The expression of ATF5 and mtUPR biomarkers were measured in fresh and vitrified oocytes. Subsequently, oocytes with ATF5 deficiency were constructed by siRNA microinjection, and the function of ATF5 in mitochondrial function and oocyte development were analyzed in vitrified oocytes. Furthermore, transcriptome analysis was performed to uncover the molecular network regulated by ATF5 in response to oocyte vitrification.

Results

In the present study, the mitochondrial membrane potential and ATP levels were decreased in ATF5 knockdown oocytes, in line with the phenotypes observed in vitrified oocytes. In addition, ATF5 knockdown resulted in decreased mitochondrial temperature, reduced unfolded protein levels, abnormal mitochondrial dynamics (fusion and fission), and increased autophagy.
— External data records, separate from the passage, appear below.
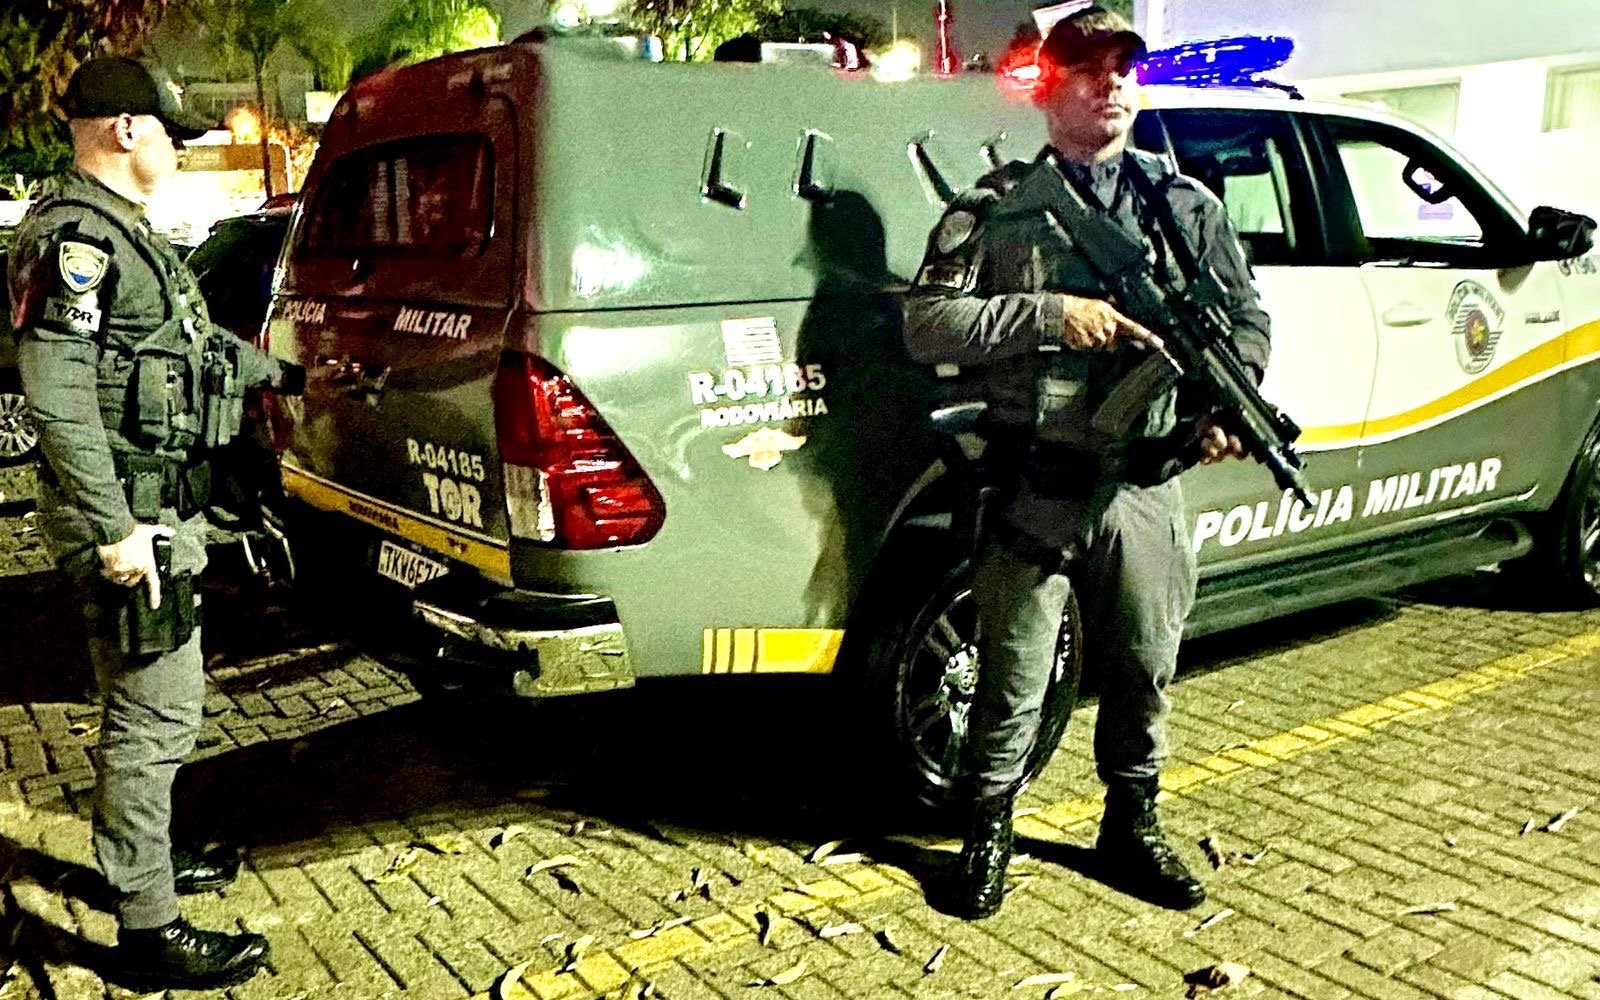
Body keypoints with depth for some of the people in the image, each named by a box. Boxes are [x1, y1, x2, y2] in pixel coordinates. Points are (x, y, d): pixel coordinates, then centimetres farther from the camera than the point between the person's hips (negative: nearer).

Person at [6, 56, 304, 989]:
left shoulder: (126, 233, 16)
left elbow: (195, 339, 31)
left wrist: (280, 373, 43)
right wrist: (116, 529, -26)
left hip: (161, 512, 11)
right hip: (129, 519, -10)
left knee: (161, 703, 21)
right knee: (155, 717, -6)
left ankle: (145, 857, 37)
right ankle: (151, 932, 4)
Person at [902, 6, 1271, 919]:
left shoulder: (1187, 207, 11)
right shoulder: (997, 207, 0)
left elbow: (1248, 319, 15)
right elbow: (927, 324, -7)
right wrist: (1049, 316, -17)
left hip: (1145, 493, 3)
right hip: (1034, 494, -3)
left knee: (1144, 673, 15)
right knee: (1013, 683, 7)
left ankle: (1133, 827, 36)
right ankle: (989, 833, 27)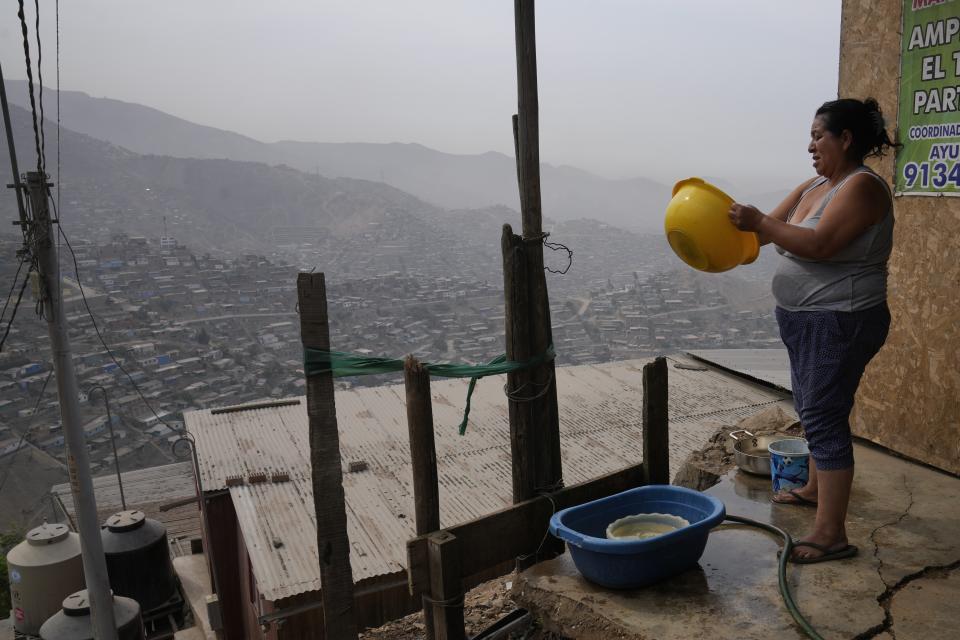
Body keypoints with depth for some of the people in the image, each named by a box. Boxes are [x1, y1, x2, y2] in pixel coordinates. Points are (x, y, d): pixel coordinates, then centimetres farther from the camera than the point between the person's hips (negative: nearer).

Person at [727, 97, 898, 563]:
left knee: (824, 418, -9)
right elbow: (772, 227, 10)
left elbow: (820, 244, -27)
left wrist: (758, 223, -24)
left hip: (839, 323, -10)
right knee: (812, 409, 21)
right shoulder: (812, 187, 11)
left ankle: (831, 533, -3)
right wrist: (734, 220, -5)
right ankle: (816, 487, 41)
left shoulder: (862, 187, -16)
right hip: (805, 321, 10)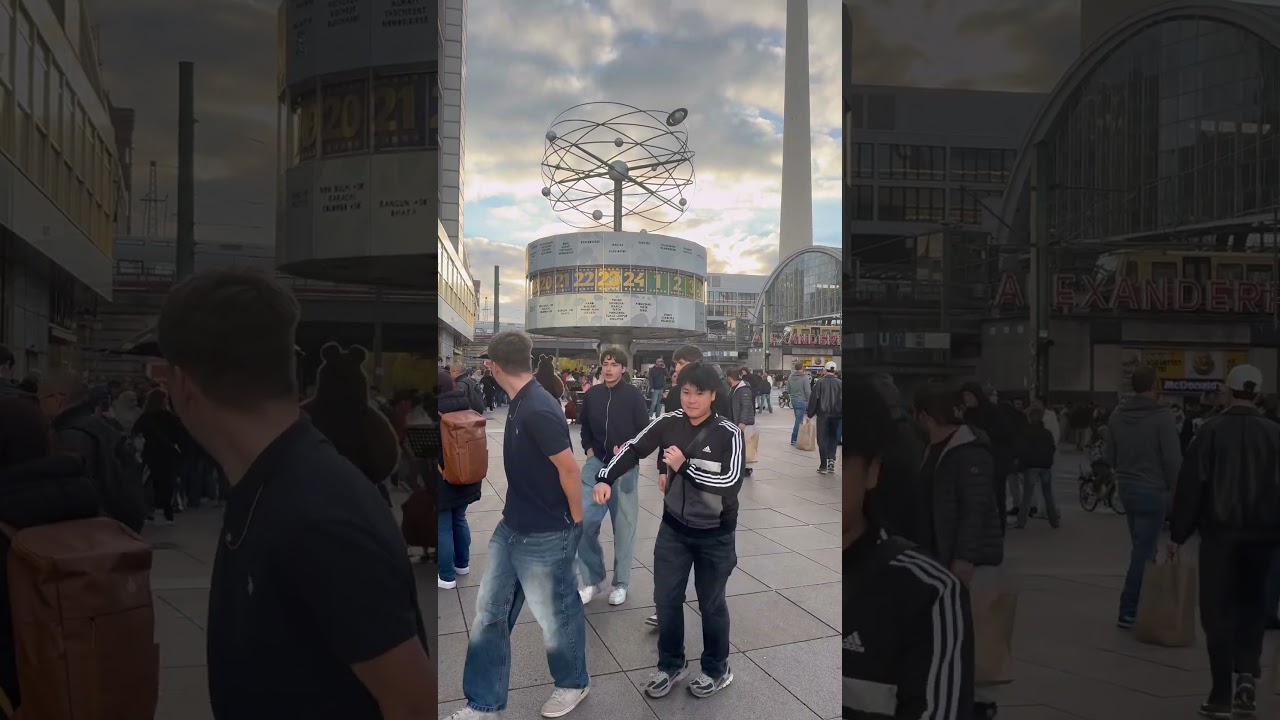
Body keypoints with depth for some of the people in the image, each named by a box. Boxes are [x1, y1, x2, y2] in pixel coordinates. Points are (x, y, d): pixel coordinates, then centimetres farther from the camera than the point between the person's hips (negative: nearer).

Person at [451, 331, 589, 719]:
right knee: (489, 613, 15)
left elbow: (569, 468, -25)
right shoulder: (521, 405, 3)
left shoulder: (538, 410, -27)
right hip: (511, 529, 9)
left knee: (556, 614, 13)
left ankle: (573, 683, 38)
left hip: (546, 537, -9)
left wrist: (575, 520, -11)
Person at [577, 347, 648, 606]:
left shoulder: (634, 395, -6)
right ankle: (593, 579, 14)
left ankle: (621, 583, 22)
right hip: (596, 464, 3)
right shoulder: (591, 395, 4)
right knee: (583, 522, -4)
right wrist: (588, 448, 4)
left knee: (624, 526, 6)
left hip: (625, 468, -3)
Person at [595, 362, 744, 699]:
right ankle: (671, 665, 33)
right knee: (666, 600, 11)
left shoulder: (728, 433, -17)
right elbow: (633, 448, -5)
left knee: (711, 604, 12)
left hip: (714, 535, -3)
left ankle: (717, 670, 35)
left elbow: (731, 481, -24)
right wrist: (606, 478, -20)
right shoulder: (669, 423, -8)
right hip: (673, 528, 3)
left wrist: (685, 466, -26)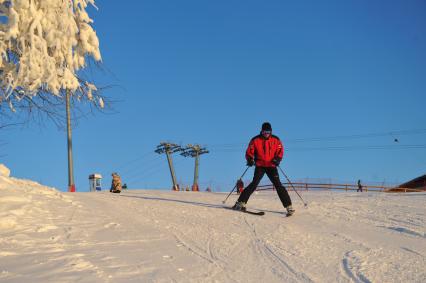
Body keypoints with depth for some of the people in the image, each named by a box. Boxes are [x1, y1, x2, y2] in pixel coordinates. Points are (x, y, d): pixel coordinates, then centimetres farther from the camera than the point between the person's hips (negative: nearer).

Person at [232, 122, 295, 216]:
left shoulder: (276, 140, 3)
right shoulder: (255, 140, 0)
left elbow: (280, 151, 6)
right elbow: (249, 152, 3)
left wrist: (277, 159, -14)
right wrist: (250, 160, -16)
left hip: (271, 166, 1)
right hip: (260, 166, -1)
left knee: (278, 185, -8)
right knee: (254, 184, -14)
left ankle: (289, 206, -7)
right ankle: (241, 202, -10)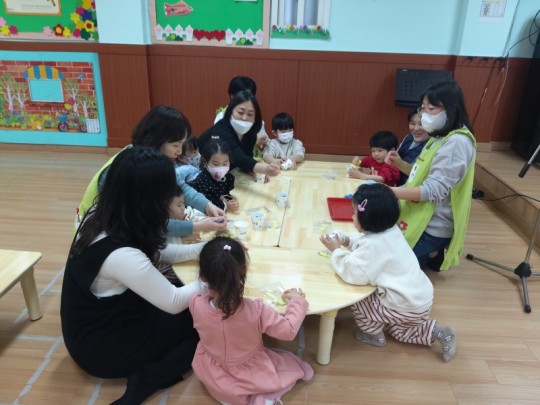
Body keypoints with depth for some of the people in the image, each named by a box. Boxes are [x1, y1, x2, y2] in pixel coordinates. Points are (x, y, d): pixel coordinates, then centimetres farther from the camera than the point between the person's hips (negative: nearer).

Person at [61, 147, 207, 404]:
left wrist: (203, 249, -4)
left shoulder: (100, 218, -11)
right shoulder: (121, 255, -37)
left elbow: (154, 253, 3)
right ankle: (144, 381, -7)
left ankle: (144, 371, 5)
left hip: (94, 326, 8)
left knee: (193, 304, 11)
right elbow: (174, 303, -25)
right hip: (99, 348, -8)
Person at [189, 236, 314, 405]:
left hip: (212, 377, 3)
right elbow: (289, 330, -18)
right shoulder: (256, 311, -33)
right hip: (250, 377, -2)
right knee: (295, 366, 17)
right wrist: (297, 300, -6)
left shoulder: (196, 305, -26)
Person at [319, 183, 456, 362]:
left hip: (409, 307, -10)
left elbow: (354, 274, -32)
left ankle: (374, 334, 19)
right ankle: (439, 332, 22)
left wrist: (336, 250, -19)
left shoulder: (374, 244, -29)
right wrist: (349, 241, 3)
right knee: (398, 331, 32)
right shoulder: (389, 231, 0)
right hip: (418, 297, 10)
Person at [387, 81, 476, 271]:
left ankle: (433, 257, 13)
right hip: (421, 219, 9)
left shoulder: (457, 142, -21)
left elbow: (433, 191, -26)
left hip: (433, 227, -9)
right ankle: (432, 256, 26)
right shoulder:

Subsequent experiments indicated that mtUPR was suppressed in oocytes with ATF5 knockdown. Interestingly, ATF5 was aberrantly upregulated in oocytes exposed to vitrification stress. Reduced ATF5 expression to a homeostatic level in vitrified oocytes led to accumulated unfolded protein levels and increased mitochondrial membrane potential. Moreover, increased mitochondrial dynamics and an increased germinal vesicle breakdown (GVBD) rate were detected after in vitro maturation. Transcriptome analysis revealed that ATF5 is involved in the vitrification stress response, and ATF5 regulated the in vitro maturation potential in vitrified oocytes through the cAMP-PKA and PI3K/AKT pathways.

Discussion

Our findings indicate that mtUPR was initiated in response to vitrification stimuli, and downregulated ATF5 level to a homeostatic state contributes to improved mitochondrial function in oocytes exposed to vitrification stress. Our results highlight the crucial role of ATF5 in the regulation of mitochondrial function in vitrified oocytes through mediating mtUPR.